I’m tired of screaming…I am a woman

Earlier last year, I sat with a woman at dinner who inquired whether or not having children was something she was missing out on. She indicated that she had no viable prospects of a relationship that would produce children and she wondered if she truly were missing out on motherhood. I pondered her question seriously and replied that “Children are a personal choice and not a requirement.” I began to tell her my story and how I didn’t want children until that wasn’t an option for me. I told her that since I had my son, I can’t imagine my life without him because I’m a better human being with him. But, motherhood is a personal choice and doesn’t define you.

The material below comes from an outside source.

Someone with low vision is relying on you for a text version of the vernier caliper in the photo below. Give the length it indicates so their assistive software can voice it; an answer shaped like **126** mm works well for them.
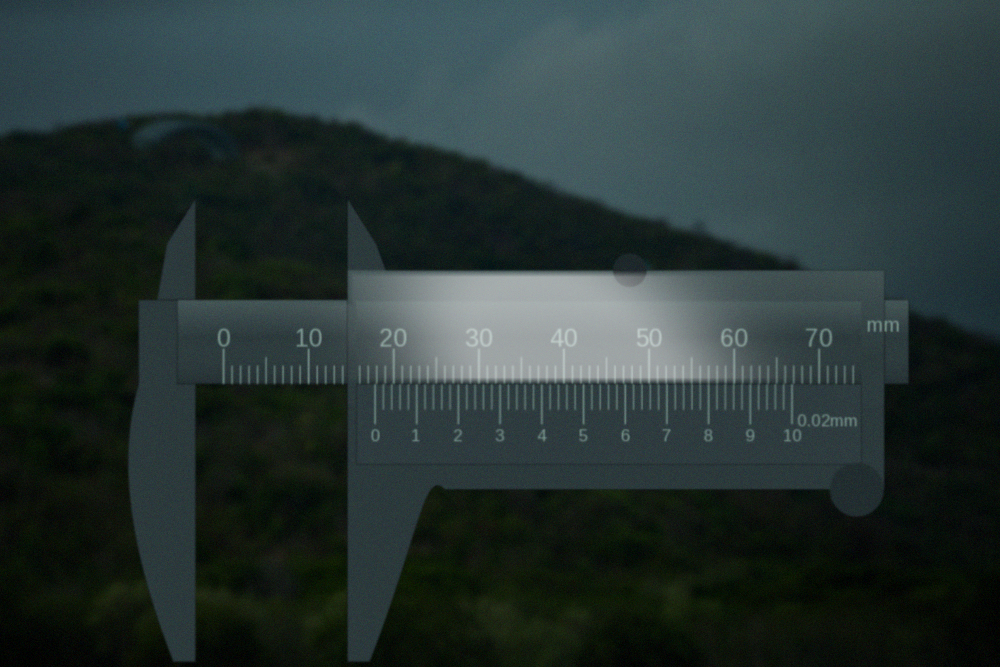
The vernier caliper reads **17.8** mm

Lately though, her comment has been replaying in my mind even with my girlfriends who have never been married or have children. Some want to wait until marriage to have children and others are willing to take matters in their own hands and wombs because the choices are slim pickings. But, I sit here thinking are we rushing to make choices as women because we truly want children or we think that children somehow define us as women? The notion of…I gave birth therefore I am a mom? Well, last week, I read how Jennifer Anniston sat down with Carson Daly to discuss her life for a Today show episode. This quote that she said immediately caught my attention:

“I don’t have this sort of checklist of things that have to be done, and…if they’re not checked, then I’ve failed some part of my feminism or my being a woman or my worth and my value as a woman because I haven’t birthed a child”. “I’ve birthed a lot of things, and I feel like I’ve mothered many things”. “And I don’t feel like it’s fair to put that pressure on people.”

Why does society think that having children defines whether a woman is truly a woman or even a feminist? They’re completely separate issues. I’m both a woman and a feminist and it didn’t take me birthing munch to figure this out. So, what is wrong with the rest of the world? Your value as a woman is not tied to your uterus. No more than a man’s value is tied to what is between his legs. We all have choices and believe it or not, there are a lot of women who chose not to have children and it’s none of our business. I remember the Sex in the City 2 movie where that woman couldn’t believe that Carrie and Big didn’t want to have children. Carrie explained how they loved children, but that they didn’t want to have any and the woman was speechless. She didn’t know what else to say and turned around and stopped talking to Carrie who she had idolized for years.

She couldn’t believe that any woman would not want children. Are we really that simple as a society? I never wanted children, but that didn’t mean that I didn’t want to fight for the causes that were close to my heart and spirit. Motherhood is a personal choice and I think if more people thought about it there would be fewer abandoned or abused children. But, consider this for a moment…Everyday that I wake up and write a post or give my perspective on current issues affecting women aren’t I still birthing something? Creativity? Kindness? Am I now worthy to be valued?

Feminism is the advocacy of women’s rights on the grounds of political, social, and economic equality to men.

I am a woman. I am a mother. There are many different parts that make up me. I am bigger than the sum, but my value is NOT determined by society’s expectations of me. I will do things on my own terms and in my own way and you will have to accept it or not. But, don’t link my fight for women’s rights as a sign that I am better than other women because I chose to have children. Feminism means I value equality. I will fight. The fight lives within me. Always.